Unsere Gemeinde orientiert sich damit an der Handreichung unserer Evangelisch-reformierten Landeskirche zum Gottesdienst, die Sie hier nachlesen können. 

Auch unter diesen ungewohnten Bedingungen freuen wir uns auf ein Wiedersehen!

 

Wer online Gottesdienst feiern möchte, kann das an den kommenden Sonn- und Feiertagen auch weiter tun: am Sonntag, 17. Mai, kommt ein reformierter Gottesdienst aus der St. Martha-Kirche in Nürnberg.

Hinweise auf reformierte Video-Gottesdienste finden Sie in der rechten Spalte.

 

 

TROTZ VERANSTALTUNGS-ABSAGEN • WIR SIND FÜR SIE DA

Wir wollen alle dazu beitragen, die Ausbreitung des Corona-Virus zu bremsen.
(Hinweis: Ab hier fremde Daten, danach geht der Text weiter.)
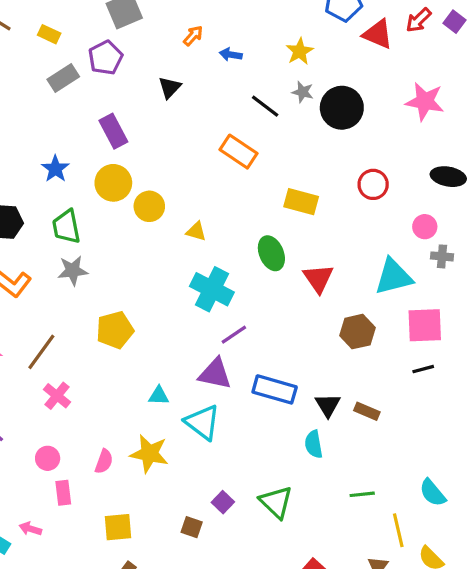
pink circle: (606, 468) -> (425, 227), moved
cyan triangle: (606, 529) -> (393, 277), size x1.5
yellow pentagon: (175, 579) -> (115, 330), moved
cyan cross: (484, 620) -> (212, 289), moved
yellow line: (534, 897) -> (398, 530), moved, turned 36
Deshalb folgen wir den geltenden Anweisungen von Behörden sowie Kirchen und halten bis auf Weiteres keine Gottesdienste oder andere Veranstaltungen in unserer Kirche.

 

Dennoch laden die reformierten Gemeinden unseres Synodalverbands XI ein, an den nächsten Sonn- und Feiertagen gemeinsam Gottesdienst zu feiern! Mitfeiern können Sie auf YouTube. Die Links dazu finden Sie in der rechten Spalte.

 

Ein Gottesdienst zum Karfreitag kommt von unseren Geschwistern in Chemnitz.

 

»Widerstand. Nicht zwecklos« – das ist das Motto eines Abendmahlsgottesdienstes zur Karwoche aus der evangelisch-reformierten Gemeinde Göttingen.

 

Am Ostersonntag (12. April) kommt der YouTube-Gottesdienst aus unserer Kirche.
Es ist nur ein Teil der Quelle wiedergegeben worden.